Agesilaus and his campaigns

Agesilaus II was one of the two kings of Sparta during Sparta's hegemony. Plutarch later wrote that Agesilaus was a king of the traditional Spartan ideals, often seen wearing his traditional cloak which was threadbare.   He began his kingship after the end of the Peloponnesian war after his brother Agis II died and was left without an heir. (Agis’ son Leotychidas was rumored to be the illegitimate son of the Athenian Alcibiades.)  One of Agesilaus’ biggest supporters was the famous Spartan naval commander Lysander, who was previously Agesilaus’ erastēs, or mentor.

The Campaigns
Agesilaus’ first campaign was one which trekked into the eastern Aegean and Persian territories via the Hellespont. He first descended upon the Phrygians and their leader Tissaphernes who had broken a “solemn league” with the Greeks and had earned the “downright contempt of the gods.” He followed Tissaphernes into Persian territory. The Persian king, fearing further plundering of his country ordered Tissaphernes beheaded. He then attempted to bribe Agesilaus with money to leave Asia Minor.

Remaining true to the Spartan ideals of austere living practices, Agesilaus rejected the gold saying “he would rather see it in his soldier’s hands than his own.”  Agesilaus did, however, remove his army into Phrygia, grateful for the death of Tissaphernes.

Agesilaus soon began another campaign into the western regions of the Persian Empire. Plutarch states that he wished to march his armies all the way to the Persian capital of Susa. He was unfortunately deterred by unpleasant news from Epicydidas that the mainland Greek poleis were starting war once again.   This would later become known as the Corinthian War (395–387 BC) and featured an alliance between the Argives, Corinthians, Athenians and Thebans against Sparta. The Corinthian war took place between 395 and 386 BC.

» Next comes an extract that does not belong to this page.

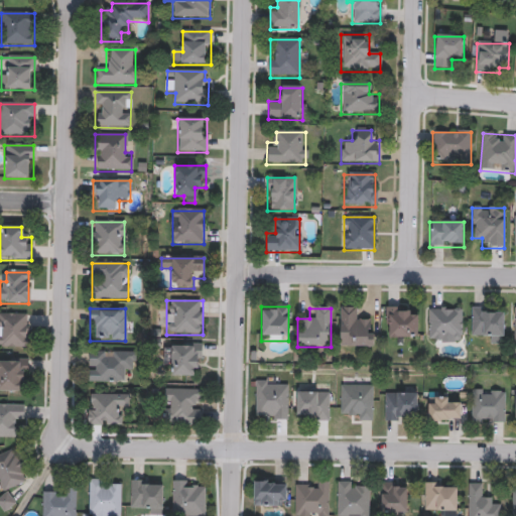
[(360,308),(360,318),(374,318),(374,349),(339,349),(339,308),(360,308)]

In Greece, the Spartans under Agesilaus met the numerous rebelling poleis.  Among the most important battles that the Spartans fought in this war was that of Coronea, which was fought against a coalition of Greeks but especially the Thebans. The Spartans sought the aid of the Persians, asking them to cut off their support of the Thebans, Corinthians and Athenians. The resulting Peace of Antalcidas, named for the Spartan who negotiated it, was established in 386 BC and resulted in Sparta's loss of its Asian territories.

The Boeotian War

During the winter of 379/378 BC, a group of Theban exiles were able to sneak into the city and, despite the 1500-strong Spartan garrison, succeed in liberating Thebes. During the next few years, Sparta mounted four expeditions against Thebes, which completely failed to bring Thebes to heel. In 375 BC, Sparta suffered a symbolically significant defeat at the hands of Thebes in the Battle of Tegyra.  Finally, the Greek city-states attempted a peace on the mainland by sending diplomats to meet with Agesilaus in Sparta. Epaminondas, the Theban diplomat, angered Agesilaus by arguing for the freedom of the non-Spartans of Laconia. Agesilaus then struck the Thebans out of the treaty. The ensuing Battle of Leuctra in 371 BC marked the end of Spartan hegemony. Agesilaus himself did not fight at Leuctra so as not to appear too belligerent.

Sparta after hegemony
During the Spartan hegemony in Athens there is evidence of criticism of democracy. A document in the 420s BC by a political writer known as the "Old Oligarch" demonstrates the anti-democratic sentiments in Athens. The “Old Oligarch’s” political outlook is shaped by his belief that the economic classes were the source to political motivation; this view is a direct rejection of democracy's efforts to establish civil unity. The “Old Oligarch” argues that the polis by nature is a battlefield rather than a site of public dialogue because individuals side with their socio-economic rank. Yet, despite this anti-democratic feeling, democracy eventually returned to Athens after the expulsion of the Thirty Tyrants.

The importance of Sparta in politics largely drops off after Sparta's defeat at Leuctra. Following Agesilaus’ death in 360 BC, Archidamus III became king and practiced a policy of non-conflict between Athens and the Second Naval Confederacy (357-355 BC).  Between 355 and 346 BC, they allied with Athens against Thebes and the Amphictyonic Council effectively pulling Theban attention away from the Peloponnese.